***** Data for this exercise *****

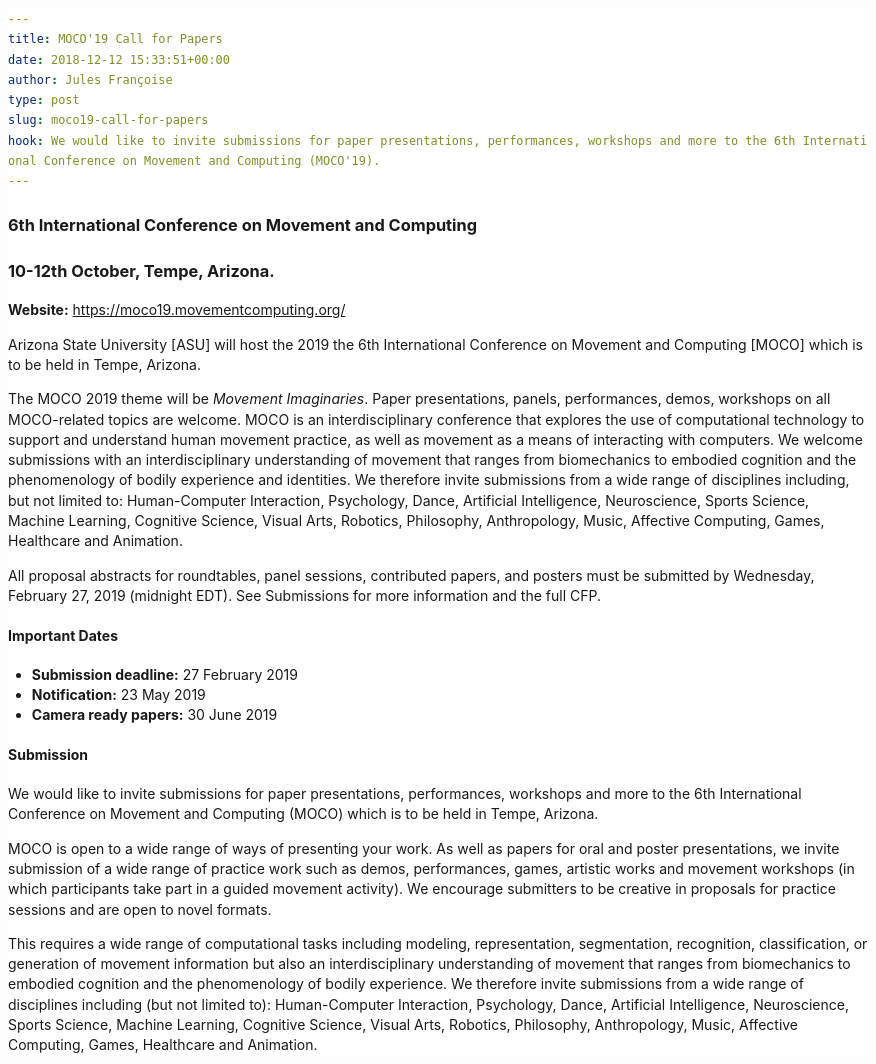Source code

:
 ```yaml
---
title: MOCO'19 Call for Papers
date: 2018-12-12 15:33:51+00:00
author: Jules Françoise
type: post
slug: moco19-call-for-papers
hook: We would like to invite submissions for paper presentations, performances, workshops and more to the 6th International Conference on Movement and Computing (MOCO'19).
---
```


### 6th International Conference on Movement and Computing
### 10-12th October, Tempe, Arizona.

**Website:** https://moco19.movementcomputing.org/

Arizona State University [ASU] will host the 2019 the 6th International Conference on Movement and Computing [MOCO] which is to be held in Tempe, Arizona.

The MOCO 2019 theme will be *Movement Imaginaries*. Paper presentations, panels, performances, demos, workshops on all MOCO-related topics are welcome. MOCO is an interdisciplinary conference that explores the use of computational technology to support and understand human movement practice, as well as movement as a means of interacting with computers. We welcome submissions with an interdisciplinary understanding of movement that ranges from biomechanics to embodied cognition and the phenomenology of bodily experience and identities. We therefore invite submissions from a wide range of disciplines including, but not limited to: Human-Computer Interaction, Psychology, Dance, Artificial Intelligence, Neuroscience, Sports Science, Machine Learning, Cognitive Science, Visual Arts, Robotics, Philosophy, Anthropology, Music, Affective Computing, Games, Healthcare and Animation.

All proposal abstracts for roundtables, panel sessions, contributed papers, and posters must be submitted by Wednesday, February 27, 2019 (midnight EDT). See Submissions  for more information and the full CFP.

#### Important Dates

- **Submission deadline:** 27 February 2019
- **Notification:** 23 May 2019
- **Camera ready papers:** 30 June 2019

#### Submission

We would like to invite submissions for paper presentations, performances, workshops and more to the 6th International Conference on Movement and Computing (MOCO) which is to be held in Tempe, Arizona.

MOCO is open to a wide range of ways of presenting your work. As well as papers for oral and poster presentations, we invite submission of a wide range of practice work such as demos, performances, games, artistic works and movement workshops (in which participants take part in a guided movement activity). We encourage submitters to be creative in proposals for practice sessions and are open to novel formats.

This requires a wide range of computational tasks including modeling, representation, segmentation, recognition, classification, or generation of movement information but also an interdisciplinary understanding of movement that ranges from biomechanics to embodied cognition and the phenomenology of bodily experience. We therefore invite submissions from a wide range of disciplines including (but not limited to): Human-Computer Interaction, Psychology, Dance, Artificial Intelligence, Neuroscience, Sports Science, Machine Learning, Cognitive Science, Visual Arts, Robotics, Philosophy, Anthropology, Music, Affective Computing, Games, Healthcare and Animation.
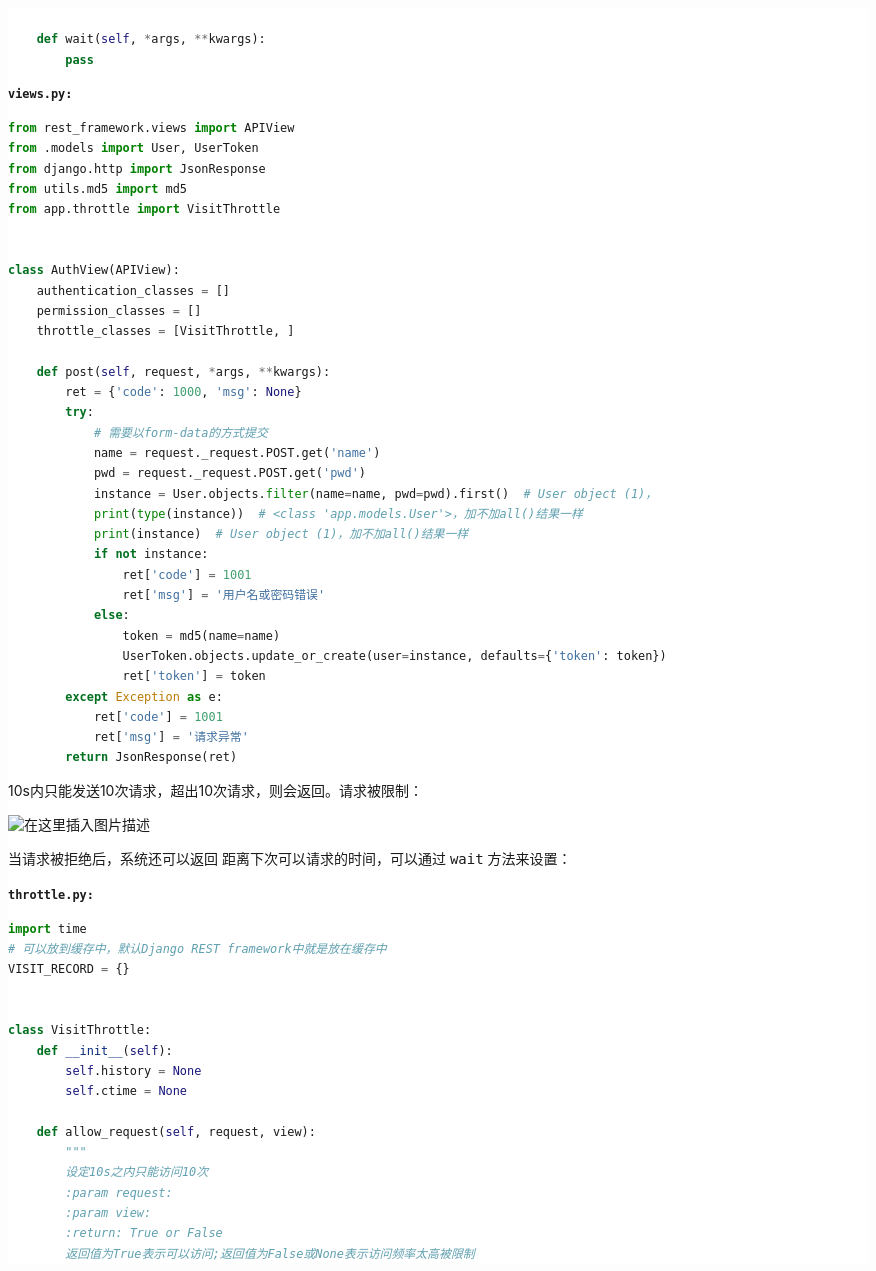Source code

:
 ```py

    def wait(self, *args, **kwargs):
        pass
```
**`views.py:`**
```py
from rest_framework.views import APIView
from .models import User, UserToken
from django.http import JsonResponse
from utils.md5 import md5
from app.throttle import VisitThrottle


class AuthView(APIView):
    authentication_classes = []
    permission_classes = []
    throttle_classes = [VisitThrottle, ]

    def post(self, request, *args, **kwargs):
        ret = {'code': 1000, 'msg': None}
        try:
            # 需要以form-data的方式提交
            name = request._request.POST.get('name')
            pwd = request._request.POST.get('pwd')
            instance = User.objects.filter(name=name, pwd=pwd).first()  # User object (1)，
            print(type(instance))  # <class 'app.models.User'>，加不加all()结果一样
            print(instance)  # User object (1)，加不加all()结果一样
            if not instance:
                ret['code'] = 1001
                ret['msg'] = '用户名或密码错误'
            else:
                token = md5(name=name)
                UserToken.objects.update_or_create(user=instance, defaults={'token': token})
                ret['token'] = token
        except Exception as e:
            ret['code'] = 1001
            ret['msg'] = '请求异常'
        return JsonResponse(ret)
```
10s内只能发送10次请求，超出10次请求，则会返回。请求被限制：

![在这里插入图片描述](https://img-blog.csdnimg.cn/20200626133834834.png?x-oss-process=image/watermark,type_ZmFuZ3poZW5naGVpdGk,shadow_10,text_aHR0cHM6Ly9ibG9nLmNzZG4ubmV0L1RoYW5sb24=,size_16,color_FFFFFF,t_70)

当请求被拒绝后，系统还可以返回 <font>距离下次可以请求的时间</font>，可以通过 <kbd>wait</kbd> 方法来设置：

**`throttle.py:`**
```py
import time
# 可以放到缓存中，默认Django REST framework中就是放在缓存中
VISIT_RECORD = {}


class VisitThrottle:
    def __init__(self):
        self.history = None
        self.ctime = None

    def allow_request(self, request, view):
        """
        设定10s之内只能访问10次
        :param request:
        :param view:
        :return: True or False
        返回值为True表示可以访问;返回值为False或None表示访问频率太高被限制
```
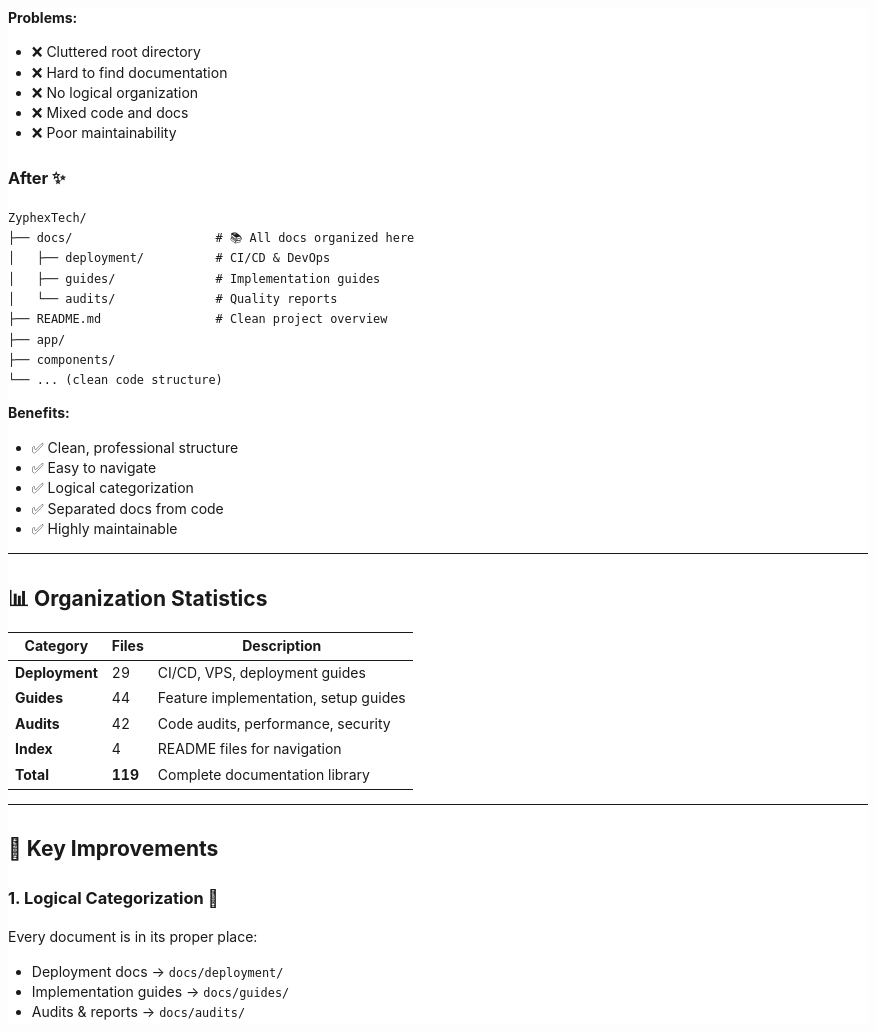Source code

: **Problems:**
- ❌ Cluttered root directory
- ❌ Hard to find documentation
- ❌ No logical organization
- ❌ Mixed code and docs
- ❌ Poor maintainability

### After ✨
```
ZyphexTech/
├── docs/                    # 📚 All docs organized here
│   ├── deployment/          # CI/CD & DevOps
│   ├── guides/              # Implementation guides
│   └── audits/              # Quality reports
├── README.md                # Clean project overview
├── app/
├── components/
└── ... (clean code structure)
```

**Benefits:**
- ✅ Clean, professional structure
- ✅ Easy to navigate
- ✅ Logical categorization
- ✅ Separated docs from code
- ✅ Highly maintainable

---

## 📊 Organization Statistics

| Category | Files | Description |
|----------|-------|-------------|
| **Deployment** | 29 | CI/CD, VPS, deployment guides |
| **Guides** | 44 | Feature implementation, setup guides |
| **Audits** | 42 | Code audits, performance, security |
| **Index** | 4 | README files for navigation |
| **Total** | **119** | Complete documentation library |

---

## 🎯 Key Improvements

### 1. **Logical Categorization** 📂
Every document is in its proper place:
- Deployment docs → `docs/deployment/`
- Implementation guides → `docs/guides/`
- Audits & reports → `docs/audits/`
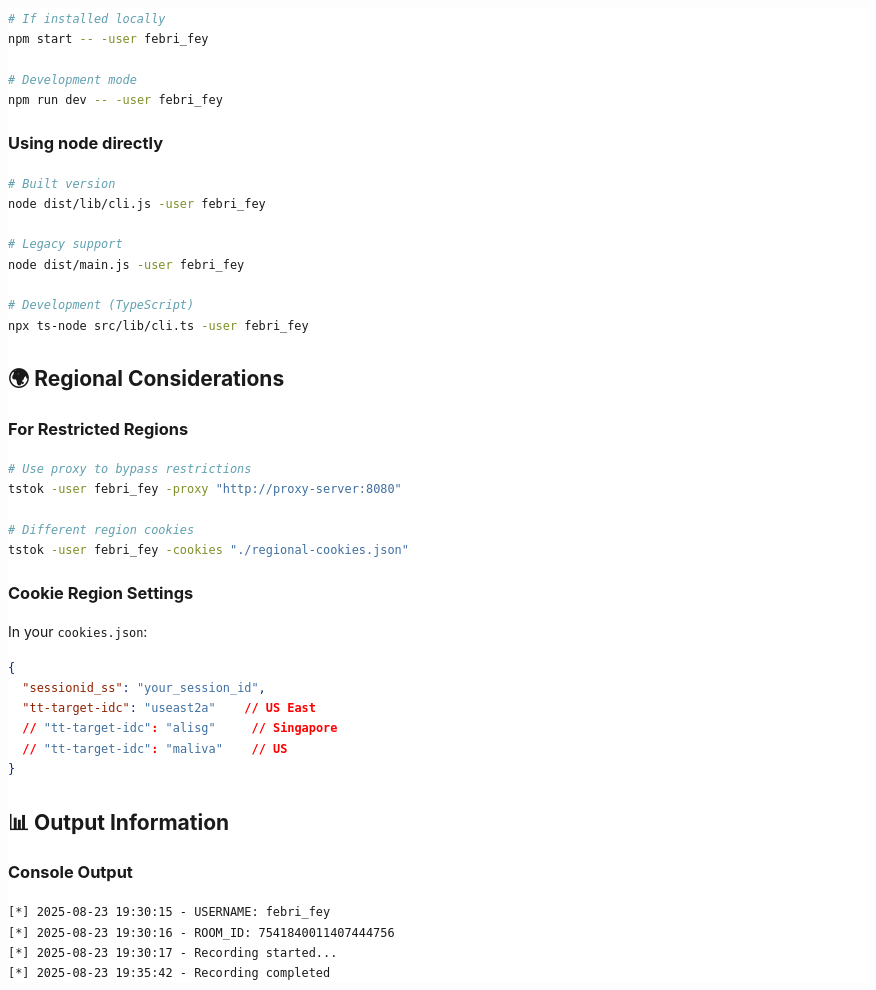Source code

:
 ```bash
# If installed locally
npm start -- -user febri_fey

# Development mode
npm run dev -- -user febri_fey
```

### Using node directly

```bash
# Built version
node dist/lib/cli.js -user febri_fey

# Legacy support
node dist/main.js -user febri_fey

# Development (TypeScript)
npx ts-node src/lib/cli.ts -user febri_fey
```

## 🌍 Regional Considerations

### For Restricted Regions

```bash
# Use proxy to bypass restrictions
tstok -user febri_fey -proxy "http://proxy-server:8080"

# Different region cookies
tstok -user febri_fey -cookies "./regional-cookies.json"
```

### Cookie Region Settings

In your `cookies.json`:

```json
{
  "sessionid_ss": "your_session_id",
  "tt-target-idc": "useast2a"    // US East
  // "tt-target-idc": "alisg"     // Singapore  
  // "tt-target-idc": "maliva"    // US
}
```

## 📊 Output Information

### Console Output

``` txt
[*] 2025-08-23 19:30:15 - USERNAME: febri_fey
[*] 2025-08-23 19:30:16 - ROOM_ID: 7541840011407444756
[*] 2025-08-23 19:30:17 - Recording started...
[*] 2025-08-23 19:35:42 - Recording completed
```
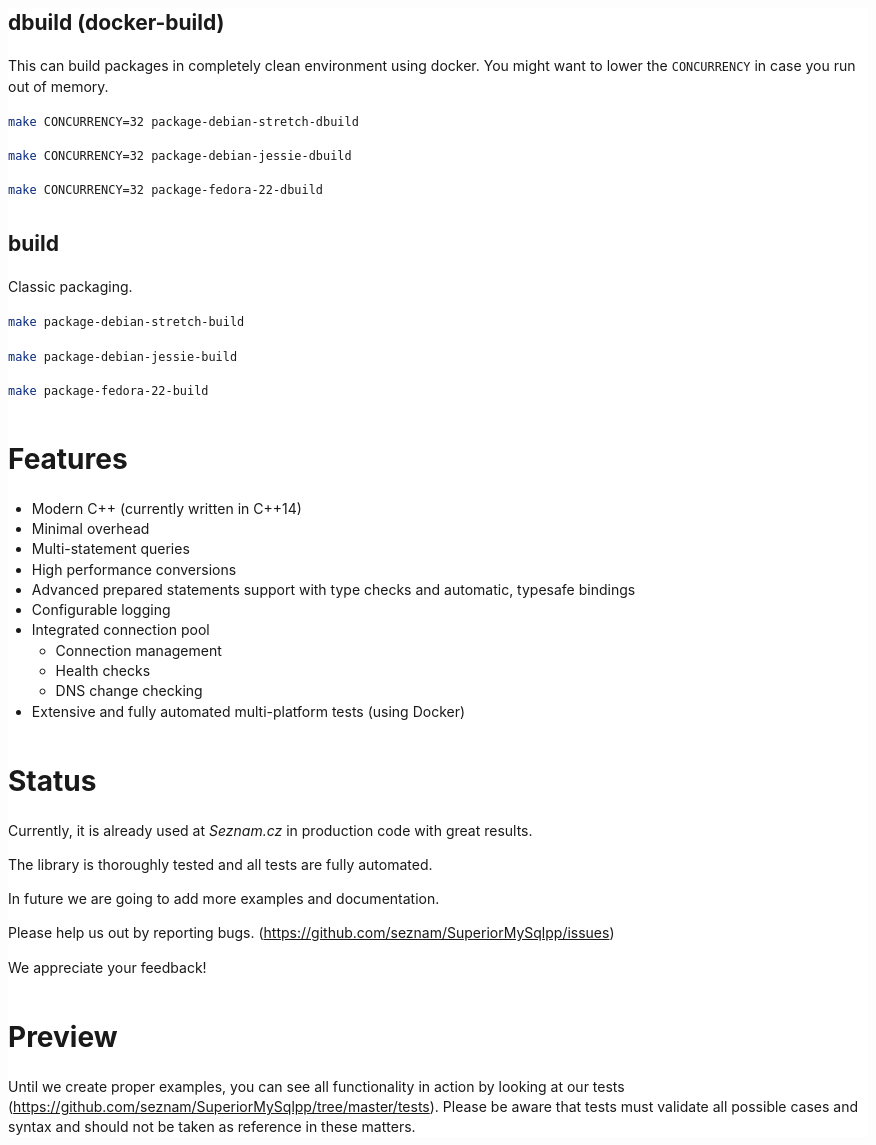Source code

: ## dbuild (docker-build)
This can build packages in completely clean environment using docker.
You might want to lower the `CONCURRENCY` in case you run out of memory.
```bash
make CONCURRENCY=32 package-debian-stretch-dbuild
```
```bash
make CONCURRENCY=32 package-debian-jessie-dbuild
```
```bash
make CONCURRENCY=32 package-fedora-22-dbuild
```

## build
Classic packaging.
```bash
make package-debian-stretch-build
```
```bash
make package-debian-jessie-build
```
```bash
make package-fedora-22-build
```


# Features
 - Modern C++ (currently written in C++14)
 - Minimal overhead
 - Multi-statement queries
 - High performance conversions
 - Advanced prepared statements support with type checks and automatic, typesafe bindings
 - Configurable logging
 - Integrated connection pool
    - Connection management
    - Health checks
    - DNS change checking
 - Extensive and fully automated multi-platform tests (using Docker)


# Status
Currently, it is already used at *Seznam.cz* in production code with great results.

The library is thoroughly tested and all tests are fully automated.

In future we are going to add more examples and documentation.

Please help us out by reporting bugs. (https://github.com/seznam/SuperiorMySqlpp/issues)

We appreciate your feedback!


# Preview
Until we create proper examples, you can see all functionality in action by looking at our tests (https://github.com/seznam/SuperiorMySqlpp/tree/master/tests).
Please be aware that tests must validate all possible cases and syntax and should not be taken as reference in these matters.

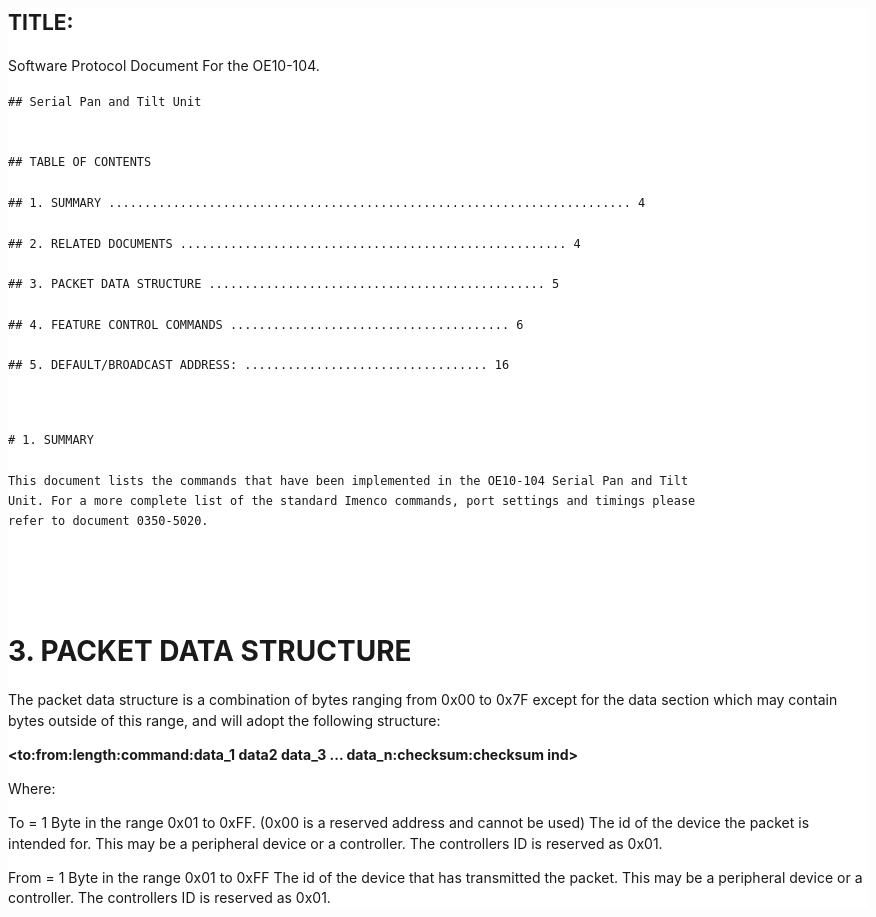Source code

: 
## TITLE:

Software Protocol Document
For the OE10-104.
```
## Serial Pan and Tilt Unit


## TABLE OF CONTENTS

## 1. SUMMARY ......................................................................... 4

## 2. RELATED DOCUMENTS ...................................................... 4

## 3. PACKET DATA STRUCTURE ............................................... 5

## 4. FEATURE CONTROL COMMANDS ....................................... 6

## 5. DEFAULT/BROADCAST ADDRESS: .................................. 16



```


```
# 1. SUMMARY

This document lists the commands that have been implemented in the OE10-104 Serial Pan and Tilt
Unit. For a more complete list of the standard Imenco commands, port settings and timings please
refer to document 0350-5020.




```
# 3. PACKET DATA STRUCTURE

The packet data structure is a combination of bytes ranging from 0x00 to 0x7F except for the
data section which may contain bytes outside of this range, and will adopt the following
structure:

**<to:from:length:command:data_1 data2 data_3 ... data_n:checksum:checksum ind>**

Where:

To = 1 Byte in the range 0x01 to 0xFF. (0x00 is a reserved address and cannot be used)
The id of the device the packet is intended for. This may be a peripheral device or a controller.
The controllers ID is reserved as 0x01.

From = 1 Byte in the range 0x01 to 0xFF
The id of the device that has transmitted the packet. This may be a peripheral device or a
controller. The controllers ID is reserved as 0x01.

*****

From the data, pick out every line that includes "sessions".

All proposal abstracts for roundtables, panel sessions, contributed papers, and posters must be submitted by Wednesday, February 27, 2019 (midnight EDT). See Submissions  for more information and the full CFP.
MOCO is open to a wide range of ways of presenting your work. As well as papers for oral and poster presentations, we invite submission of a wide range of practice work such as demos, performances, games, artistic works and movement workshops (in which participants take part in a guided movement activity). We encourage submitters to be creative in proposals for practice sessions and are open to novel formats.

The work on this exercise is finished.